Cell C has an R8.9 billion debt burden and in the past few months, several executives have quit the troubled company.

The Information Communication and Technology Union (ICTU) says it wants to see a “stable, thriving and corruption free Cell C” company.

“We are for cleaning Cell C for it to be a profitable company, and for workers to enjoy their 8 hours at work,” Origenous Mogoatlhe, ICTU Deputy President, told TechFinancials.

ICTU is an affiliate of the South African Federation of Trade Unions (SAFTU), which is led by Zwelinzima Vavi.

The union is currently engaged with Cell C to finalise the signing of a collective agreement.

Last week, ICTU members at Cell C delivered a memorandum requesting Cell C to sign a collective agreement.PLEASE EXPLAIN WHAT THIS COLLECTIVE AGREEMENT IS ABOUT

Instead of signing the collective agreement Cell C opted to suspend employees for delivering a memorandum to management demanding that the chief human resources officer (CHO) Juliet Mhango sign it.

“The union members were never on strike. They were delivering a memorandum to Cell C to request that Cell C sign a collective agreement,” says Mogoatlhe.

The union represent close to 1,300 members at Cell C.

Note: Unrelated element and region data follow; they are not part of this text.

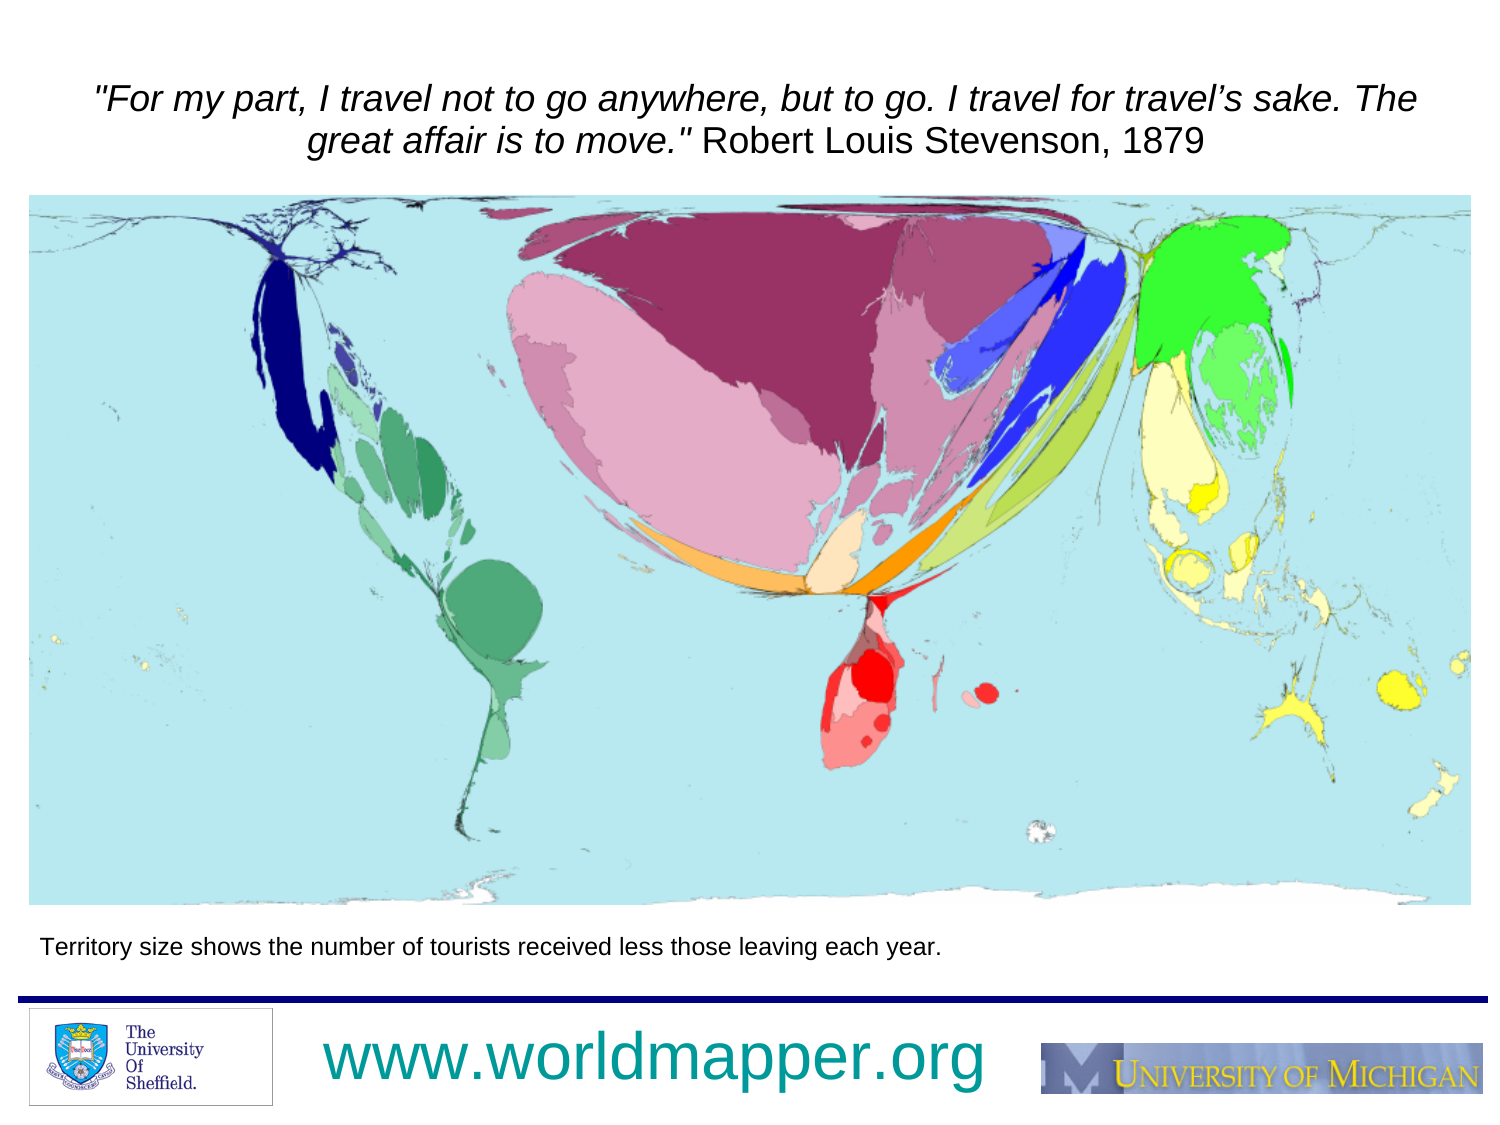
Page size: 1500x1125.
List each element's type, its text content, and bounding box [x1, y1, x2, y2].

picture [29, 195, 1471, 905]
picture [29, 1008, 273, 1106]
picture [1041, 1043, 1483, 1094]
text_box Territory size shows the number of tourists received less those leaving each year. [24, 925, 967, 969]
title "For my part, I travel not to go anywhere, but to go. I travel for travel’s sake. The great affair is to move." Robert Louis Stevenson, 1879 [76, 42, 1436, 195]
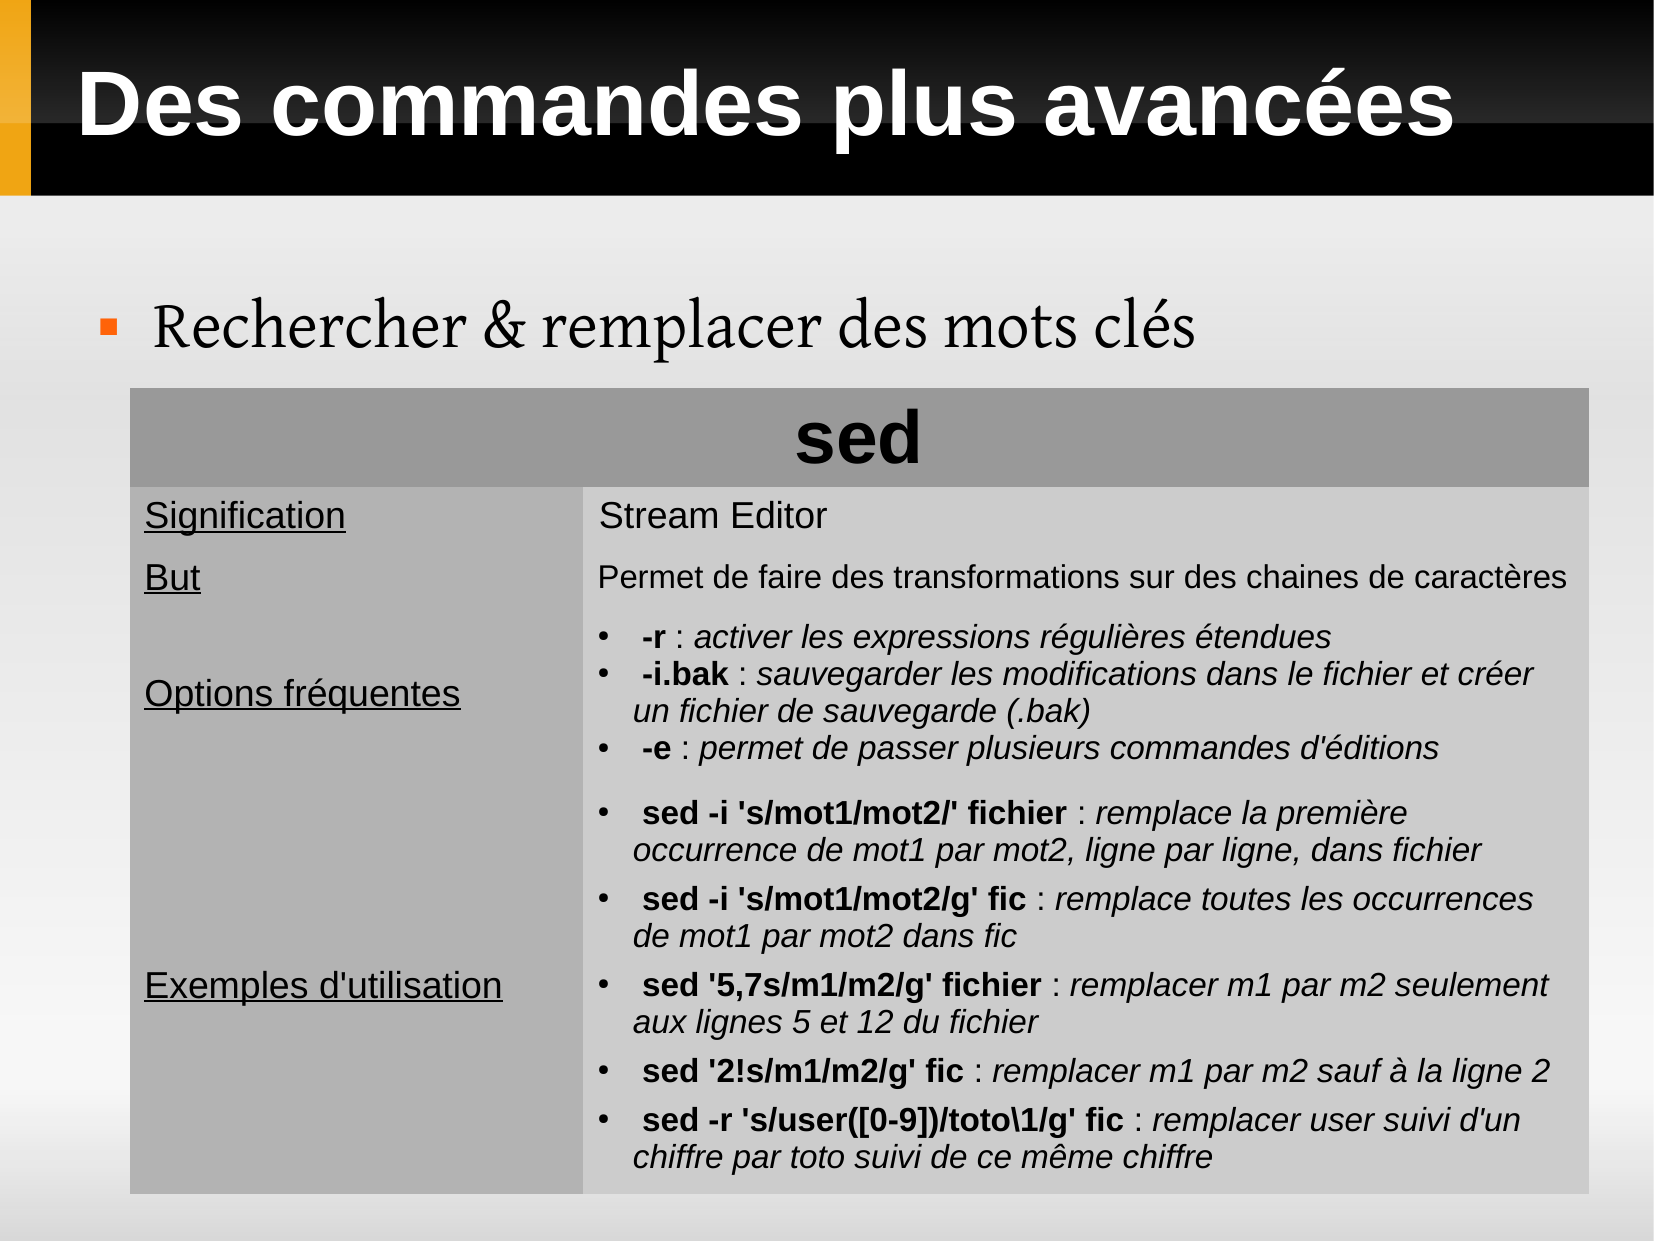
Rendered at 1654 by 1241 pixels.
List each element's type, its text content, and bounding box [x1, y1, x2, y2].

table_cell Signification [130, 487, 583, 545]
table_cell Exemples d'utilisation [130, 776, 583, 1194]
table_cell But [130, 545, 583, 610]
table_cell Permet de faire des transformations sur des chaines de caractères [583, 545, 1589, 610]
table_cell Stream Editor [583, 487, 1589, 545]
list Rechercher & remplacer des mots clés [82, 290, 1571, 1109]
picture [0, 0, 1654, 1241]
table_cell Options fréquentes [130, 610, 583, 776]
table_cell sed -i 's/mot1/mot2/' fichier : remplace la première occurrence de mot1 par mot2, ligne par ligne, dans fichier sed -i 's/mot1/mot2/g' fic : remplace toutes les occurrences de mot1 par mot2 dans fic sed '5,7s/m1/m2/g' fichier : remplacer m1 par m2 seulement aux lignes 5 et 12 du fichier sed '2!s/m1/m2/g' fic : remplacer m1 par m2 sauf à la ligne 2 sed -r 's/user([0-9])/toto\1/g' fic : remplacer user suivi d'un chiffre par toto suivi de ce même chiffre [583, 776, 1589, 1194]
title Des commandes plus avancées [76, 0, 1565, 208]
table_header sed [130, 388, 1589, 487]
table_cell -r : activer les expressions régulières étendues -i.bak : sauvegarder les modifications dans le fichier et créer un fichier de sauvegarde (.bak) -e : permet de passer plusieurs commandes d'éditions [583, 610, 1589, 776]
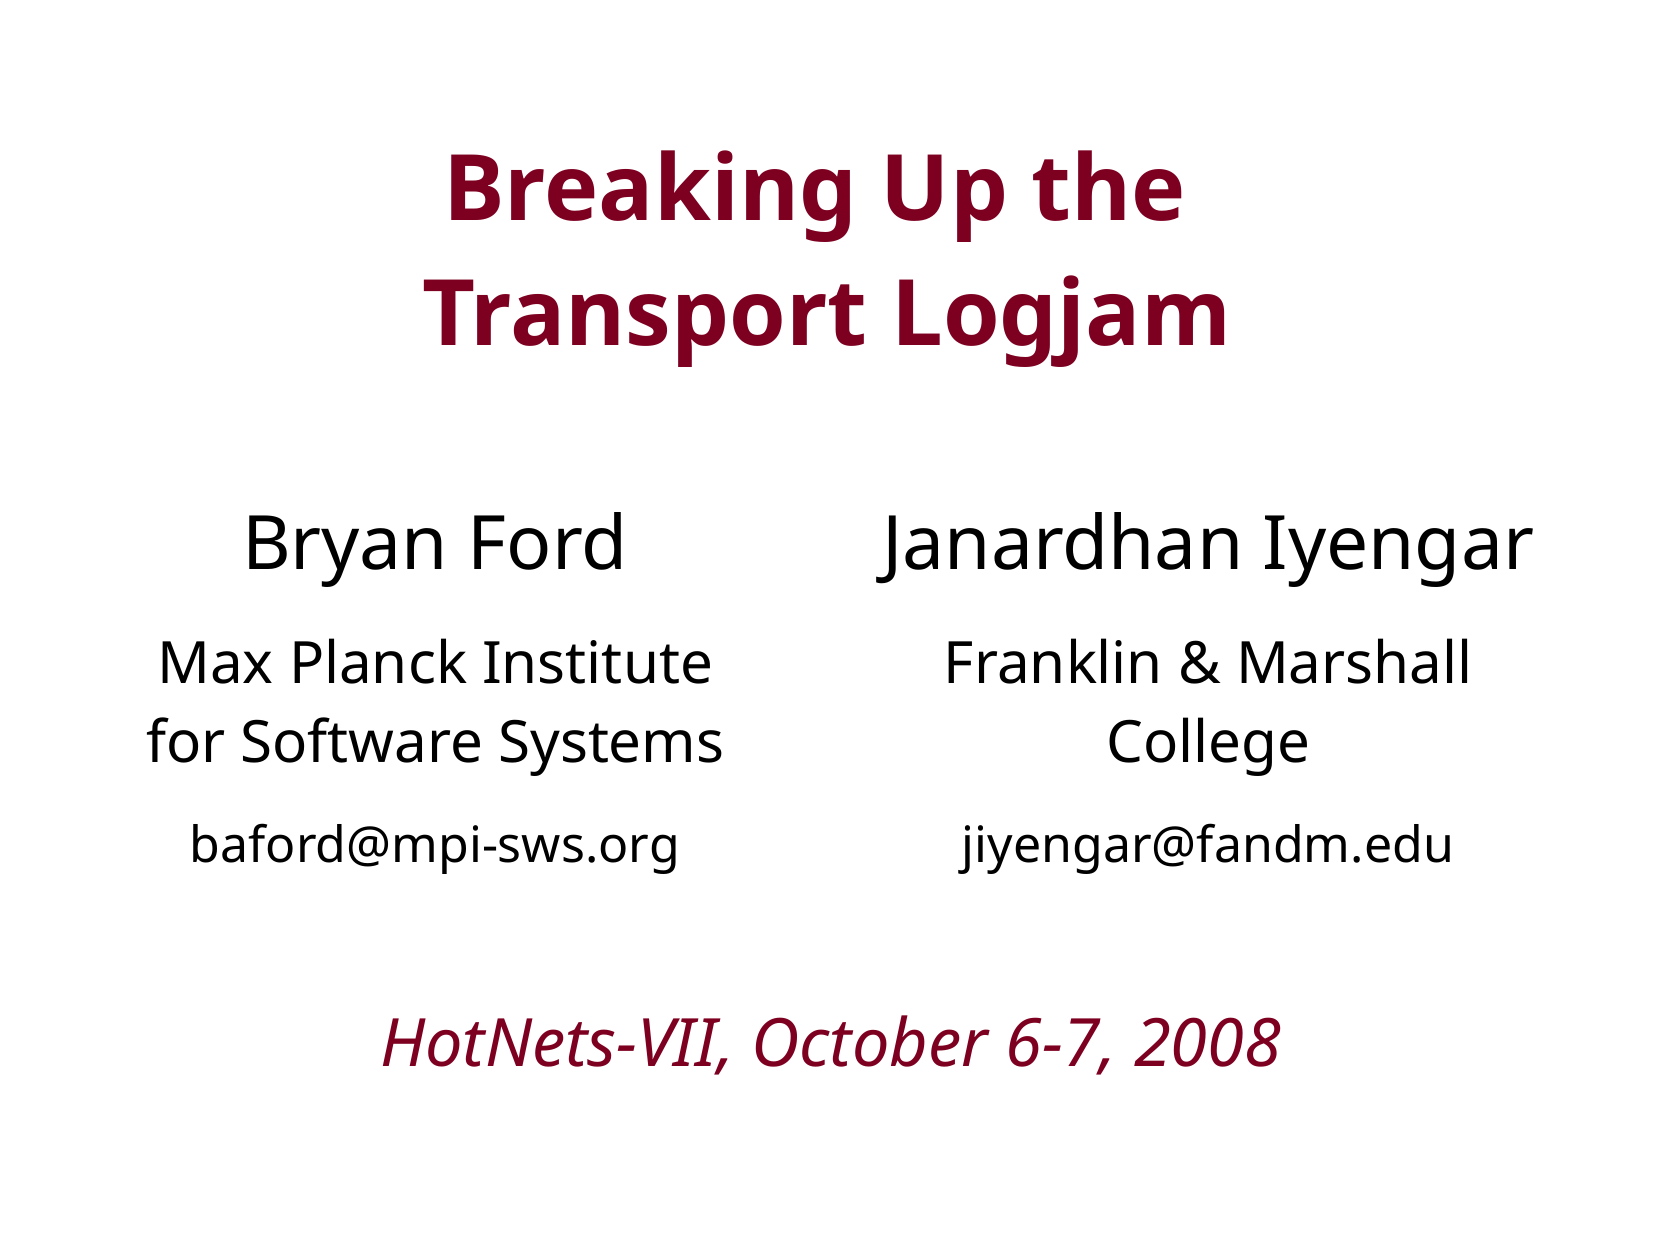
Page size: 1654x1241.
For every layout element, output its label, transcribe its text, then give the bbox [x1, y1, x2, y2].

list Janardhan Iyengar Franklin & Marshall College jiyengar@fandm.edu [845, 489, 1572, 902]
list Bryan Ford Max Planck Institute for Software Systems baford@mpi-sws.org [82, 489, 788, 902]
title HotNets-VII, October 6-7, 2008 [86, 937, 1576, 1145]
title Breaking Up the Transport Logjam [82, 141, 1571, 354]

In February, Cell C workers led by ICTU engaged in a strike at the company’s head office regarding non-payment of bonuses related to 2017 performance.

Mogoatlhe added that Cell C has granted ICTU full organizational rights.

In a letter written by Mhango, Cell C’s CHO, states: “Cell C hereby confirms that full organizational rights are granted to ICTU, subject to the conclusion of a collective agreement signed by Cell C and ICTU on March 1, which reads as follows:

’The company and ICTU will further meet in future with the intention to execute a collective agreement in respect of organizational rights in accordance with the provisions of the LRA, with the first such meeting to occur to occur on 11 March 2019’.”

Cell C confirmed on Monday that 378 of its employees who engaged in an “illegal strike” and blocked other employees and customers from entering and leaving its premises faced disciplinary action.

On the same day Cell C held mass hearings at its head office. The hearings continue today.

When asked if it is true that Cell C is offering to lift the suspension of workers if they return to work and resign from the union, Cell C spokesperson said via email that: “Absolutely not. We respect the right of workers to be affiliated to a union. Of the more than 1,000 union members, only 378 partook in an illegal strike and were suspended, pending a disciplinary hearing.”

The hearings will not have an impact on Cell C stores, said the spokesperson.

The poor financial performance of Cell C continues to be a drag on the share price of its main shareholder, Blue Label Telecoms.

Cell C has an R8.9 billion debt burden and in the past few months, several executives have quit the troubled company.